BRIEF A:
Copy out everything in the text on majority-vote ensembles from "If each binary" down to "in the real world.".
BRIEF B:
According to the text on majority-vote ensembles, how often do the correlated fake classifiers in the more realistic scenario agree with each other?
BRIEF C:
List every distinct percentage used in the worked calculation for a pair of fake classifiers with 60% accuracy in the text on majority-vote ensembles.
-- START OF SOURCE EXTRACT --
So I created an extremely simple model of majority voting (see notebook). I'm generating a random list of 0's and 1's, indicating the ground truth of some binary classification problem. Then I make several copies of the ground truth and randomly flip x% of the bits. Each of those copies represent the responses from an individual classifier within the ensemble. Each fake classifier will have 100-x% accuracy. There's no correlation between the wrong answers that each classifier gives, because the changes were totally random.
For every pair of fake classifiers with 60% accuracy, they will both be right 60% * 60% = 36% of the time, and both wrong 40% * 40% = 16%. So they will agree 36% + 16% = 52% of the time at minimum.
That's different from the real world. Machine learning algorithms trained on the same data will make a lot of the same mistakes and get a lot of the same questions right. If there are outliers in the data, any classifier can overfit on them. And they're all going to find the same basic trends in the data. If there aren't a lot of good walrus pictures in the training data, every model is probably going to be bad at recognizing walruses. There's no way to make up for what isn't there.
Theory vs Reality
In the real world, there seem to be limits on how much an ensemble can improve classification. On paper, there are none, as the simulation shows.
What is the probability of the ensemble being wrong about a particular classification?
That's the probability that the majority of the classifiers predict 0, given that the true value is 1 (and vice versa). If each classifier is more likely to be right than wrong, as the number of classifiers goes to infinity, the probability of the majority of predictions being wrong goes to 0.
If each binary classifier has a probability > .5 of being right, we can make the ensemble arbitrarily precise if we add enough classifiers to the ensemble (assuming their errors are independent). We could grind the math using the normal approximation to get the exact number if need be.
Let's say each classifier is only right 50.5% of the time. We might have to add 100,000 of them to the ensemble, but we can make the error rate arbitrarily small.
Correlated errors ruin ensembles
The big difference between my experiment and reality is that the errors the fake classifiers make are totally uncorrelated with each other. I don't think that would ever happen in the real world.
The more the classifiers' wrong answers are correlated with each other, the less useful the ensemble becomes. If they are 100% correlated with each other, the ensemble will give the exact same results as the individual classifiers, right? An ensemble doesn't have to improve results.
To put it in human terms, the "wisdom of the crowd" comes from people in the crowd having wrong beliefs about uncorrelated things (and being right more often than not overall). If most people are wrong in the same way, there's no way to overcome that with volume.
My experience has been that different models tend to make the same mistakes, even if they're using very different AI/machine learning algorithms, and a lot of that is driven by weaknesses in the training data used.
For a more realistic scenario, I created fake classifiers with correlated answers, so that they agree with the ground truth 60% of the time, and with each other 82% of the time, instead of the minimum 52% of the time.
The Cohen kappa score is .64, on a scale from -1 to 1, so they aren't as correlated as they could be.
The simulation shows that if the responses are fairly strongly correlated with each other, there's a hard limit to how much the ensemble can improve things.
-- END OF SOURCE EXTRACT --
-- START OF PROVIDED DATA --
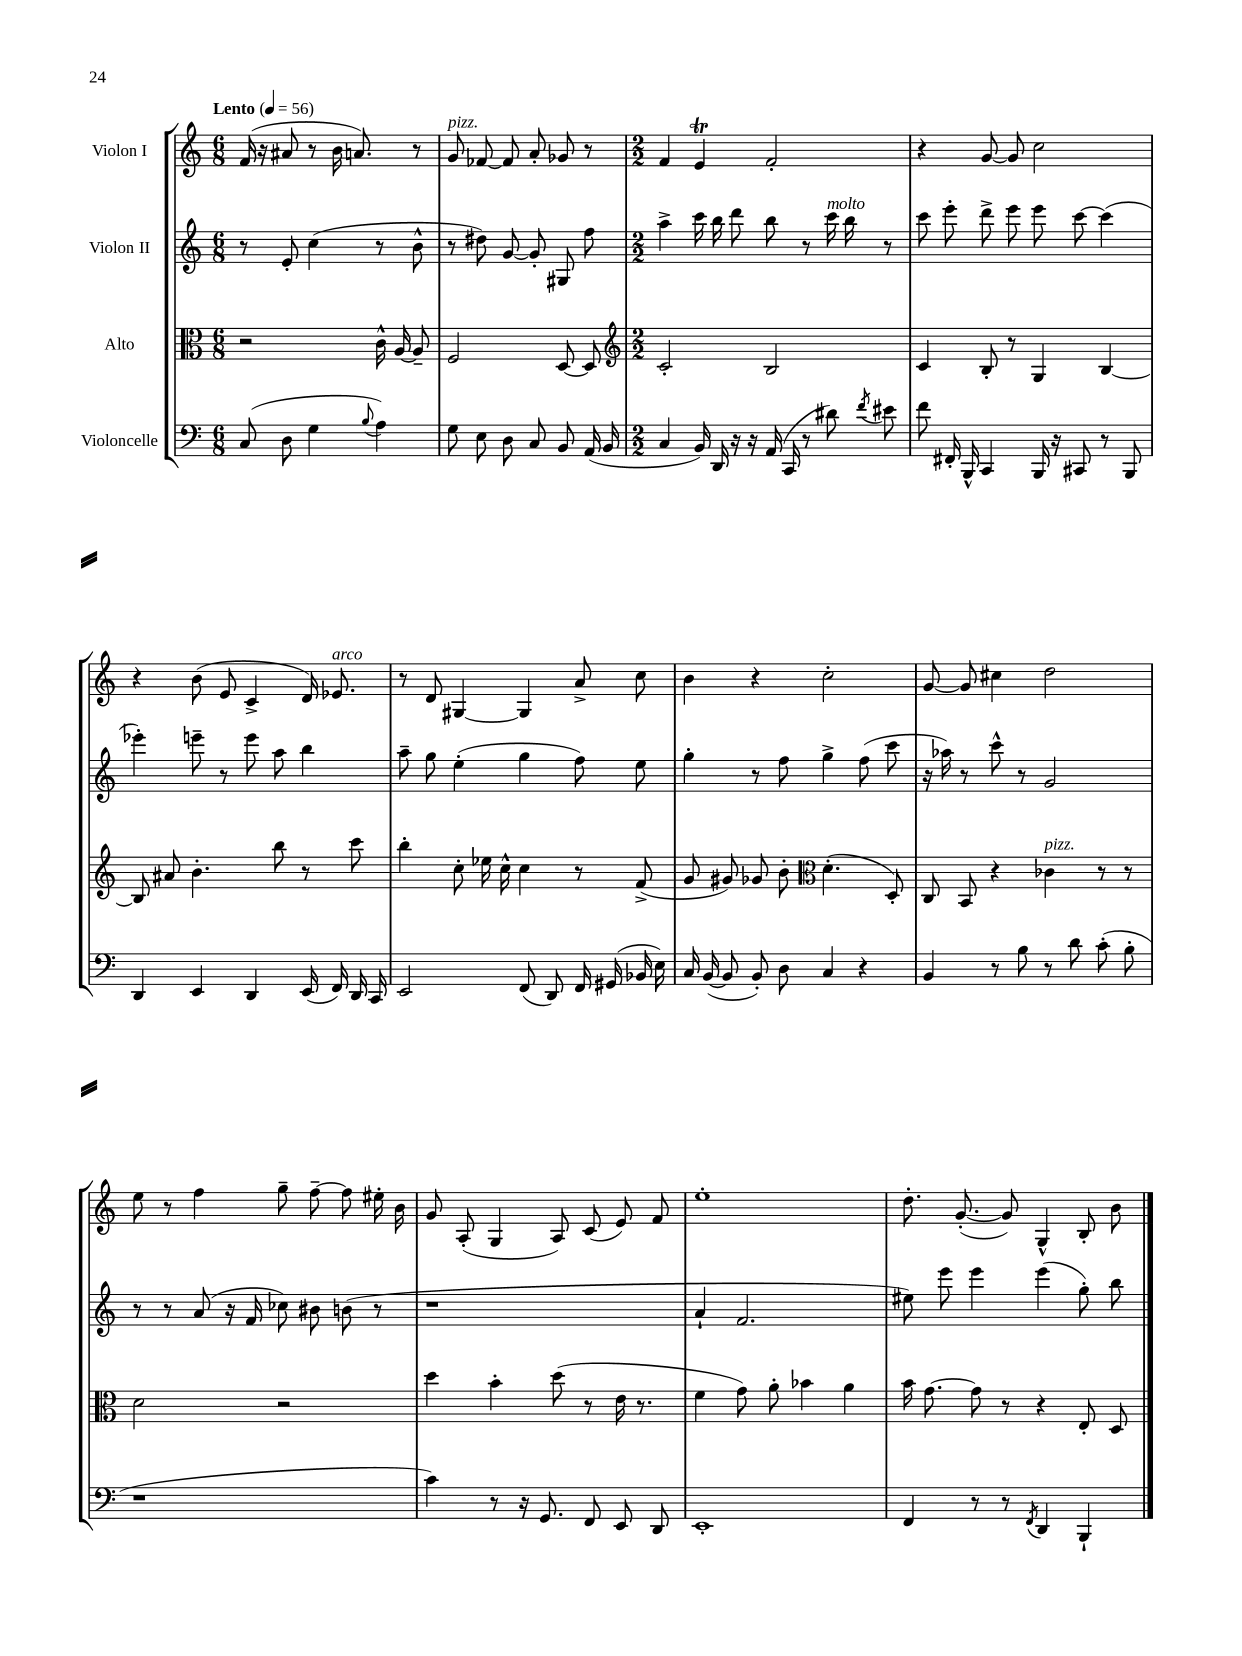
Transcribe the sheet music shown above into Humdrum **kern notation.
-- END OF PROVIDED DATA --
FINAL ANSWER A:
If each binary classifier has a probability > .5 of being right, we can make the ensemble arbitrarily precise if we add enough classifiers to the ensemble (assuming their errors are independent). We could grind the math using the normal approximation to get the exact number if need be.
Let's say each classifier is only right 50.5% of the time. We might have to add 100,000 of them to the ensemble, but we can make the error rate arbitrarily small.
Correlated errors ruin ensembles
The big difference between my experiment and reality is that the errors the fake classifiers make are totally uncorrelated with each other. I don't think that would ever happen in the real world.

FINAL ANSWER B:
82% of the time.

FINAL ANSWER C:
60%, 36%, 40%, 16%, 52%